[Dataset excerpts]
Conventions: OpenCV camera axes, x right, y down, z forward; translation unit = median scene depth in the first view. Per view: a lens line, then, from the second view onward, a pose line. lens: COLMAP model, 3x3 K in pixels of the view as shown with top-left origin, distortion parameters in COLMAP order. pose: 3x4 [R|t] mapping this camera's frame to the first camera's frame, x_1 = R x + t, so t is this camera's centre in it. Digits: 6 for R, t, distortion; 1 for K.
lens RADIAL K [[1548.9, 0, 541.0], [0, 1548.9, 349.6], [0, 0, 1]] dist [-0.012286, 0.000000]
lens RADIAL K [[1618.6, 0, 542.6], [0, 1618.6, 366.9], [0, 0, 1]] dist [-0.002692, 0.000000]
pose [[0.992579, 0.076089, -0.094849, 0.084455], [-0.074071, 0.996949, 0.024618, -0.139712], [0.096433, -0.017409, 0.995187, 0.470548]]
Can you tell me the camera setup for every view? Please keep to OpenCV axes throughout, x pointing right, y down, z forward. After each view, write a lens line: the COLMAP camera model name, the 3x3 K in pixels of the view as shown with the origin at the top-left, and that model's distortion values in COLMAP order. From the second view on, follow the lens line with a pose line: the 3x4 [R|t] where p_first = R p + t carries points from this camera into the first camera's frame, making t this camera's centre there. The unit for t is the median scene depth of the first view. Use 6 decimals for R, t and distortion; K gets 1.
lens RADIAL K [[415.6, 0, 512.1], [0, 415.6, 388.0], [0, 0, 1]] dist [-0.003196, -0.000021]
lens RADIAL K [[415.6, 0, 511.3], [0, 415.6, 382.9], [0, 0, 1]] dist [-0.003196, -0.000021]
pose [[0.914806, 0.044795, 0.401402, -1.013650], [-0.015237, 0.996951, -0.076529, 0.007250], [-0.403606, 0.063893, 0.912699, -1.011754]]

* _TASK STATEMENT_
Return what is listed above, exactly and completely.

* _ANSWER BOX_
Conventions: OpenCV camera axes, x right, y down, z forward; translation unit = median scene depth in the first view. Per view: a lens line, then, from the second view onward, a pose line. lens: COLMAP model, 3x3 K in pixels of the view as shown with top-left origin, distortion parameters in COLMAP order. pose: 3x4 [R|t] mapping this camera's frame to the first camera's frame, x_1 = R x + t, so t is this camera's centre in it. Digits: 6 for R, t, distortion; 1 for K.
lens RADIAL K [[1548.9, 0, 541.0], [0, 1548.9, 349.6], [0, 0, 1]] dist [-0.012286, 0.000000]
lens RADIAL K [[1618.6, 0, 542.6], [0, 1618.6, 366.9], [0, 0, 1]] dist [-0.002692, 0.000000]
pose [[0.992579, 0.076089, -0.094849, 0.084455], [-0.074071, 0.996949, 0.024618, -0.139712], [0.096433, -0.017409, 0.995187, 0.470548]]
Can you tell me the camera setup for every view? Please keep to OpenCV axes throughout, x pointing right, y down, z forward. After each view, write a lens line: the COLMAP camera model name, the 3x3 K in pixels of the view as shown with the origin at the top-left, and that model's distortion values in COLMAP order. From the second view on, follow the lens line with a pose line: the 3x4 [R|t] where p_first = R p + t carries points from this camera into the first camera's frame, making t this camera's centre there. The unit for t is the median scene depth of the first view. Use 6 decimals for R, t and distortion; K gets 1.
lens RADIAL K [[415.6, 0, 512.1], [0, 415.6, 388.0], [0, 0, 1]] dist [-0.003196, -0.000021]
lens RADIAL K [[415.6, 0, 511.3], [0, 415.6, 382.9], [0, 0, 1]] dist [-0.003196, -0.000021]
pose [[0.914806, 0.044795, 0.401402, -1.013650], [-0.015237, 0.996951, -0.076529, 0.007250], [-0.403606, 0.063893, 0.912699, -1.011754]]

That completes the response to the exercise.